This seems to have little to do with the Rose trade, other than perhaps Fizer is involved in it. This in no way indicates that rose is not involved.




> 2) Supposedly Alvin Williams was in the deal and *****ed it because of his injury. Why do we add yet another point to Hinrich, Pippen, and Crawford? On the other hand, Williams may well be the prototype PG that Cartwright and Paxson have talked about - pass first, good defense, protects the ball, gets teammates involved in the game, etc. I'll add that he comes from an organization that's won more games in a season than the Bulls have won in 2 or 3.


Crawford will be the starting 2. Problem solved.



> 3) The trade is now supposed to be down to a 2-for-2.


and every report says that one of those 2 is rose.



> 4) Dallas wants AD, and has more to offer. Would you rather have Rose or, say, Finley, for AD if you were Toronto?


its a toss up. but, you are forgetting its rose and marshall, not just rose. i think if its rose and marshall its a no-brainer. 

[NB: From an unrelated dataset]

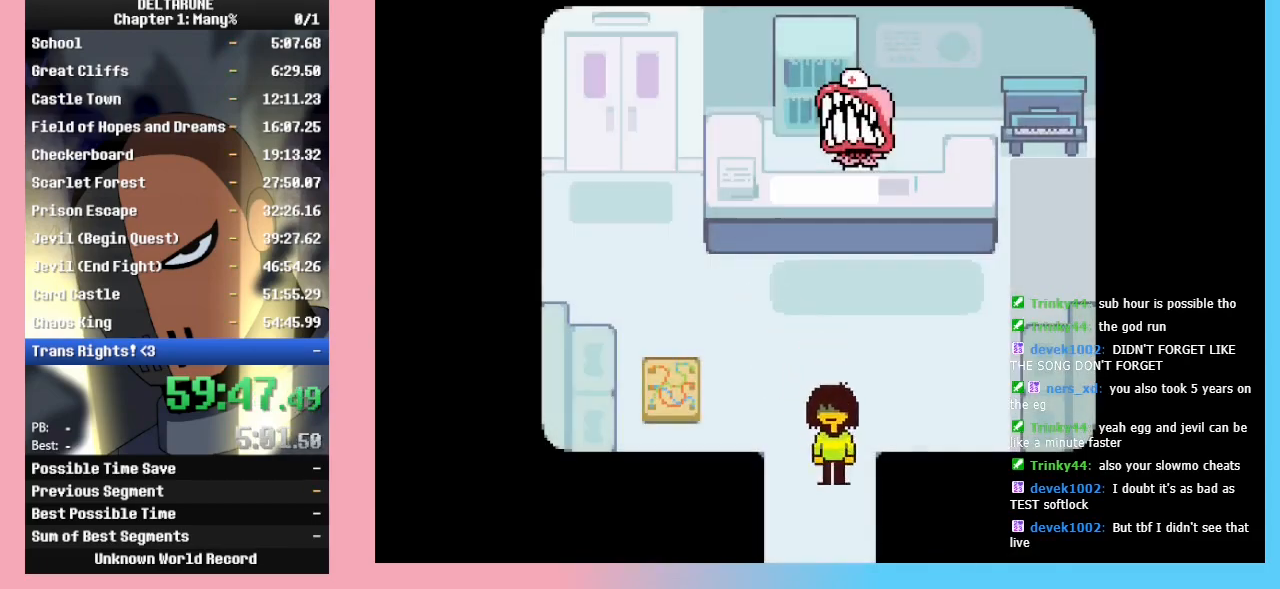
{"keys": ["ctrl_l", "ctrl_r", "right", "shift_l", "shift_r"], "events": [[233, "right", "down"], [300, "down", "up"]]}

> 5) Miami would be dynamite with a player like AD, and they're supposedly willing to part with Jones and Butler. Would you rather have Rose or Jones+Butler?


that was just one paragraph from insider. not the rampant speculation that is going on right now. with this much attention/press, there seems little doubt that serious talks are underway involving rose and davis. i would rather have jones and butler... but i've seen nothing to say these two teams are talking. also, you once again neglected to say that it is fact rose and marshall, not just rose.




> 6) some more points, but better expressed below.
> 
> Now, if Toronto wants some more offense, they might be looking at Crawford and Fizer (or Marshall). Crawford replaces AWill in their lineup, and Fizer (or Marshall) brings much needed scoring.


maybe... but that is not what is being reported by dozens of news agencies. crawford, the rainer beach wunderboy, is going nowhere.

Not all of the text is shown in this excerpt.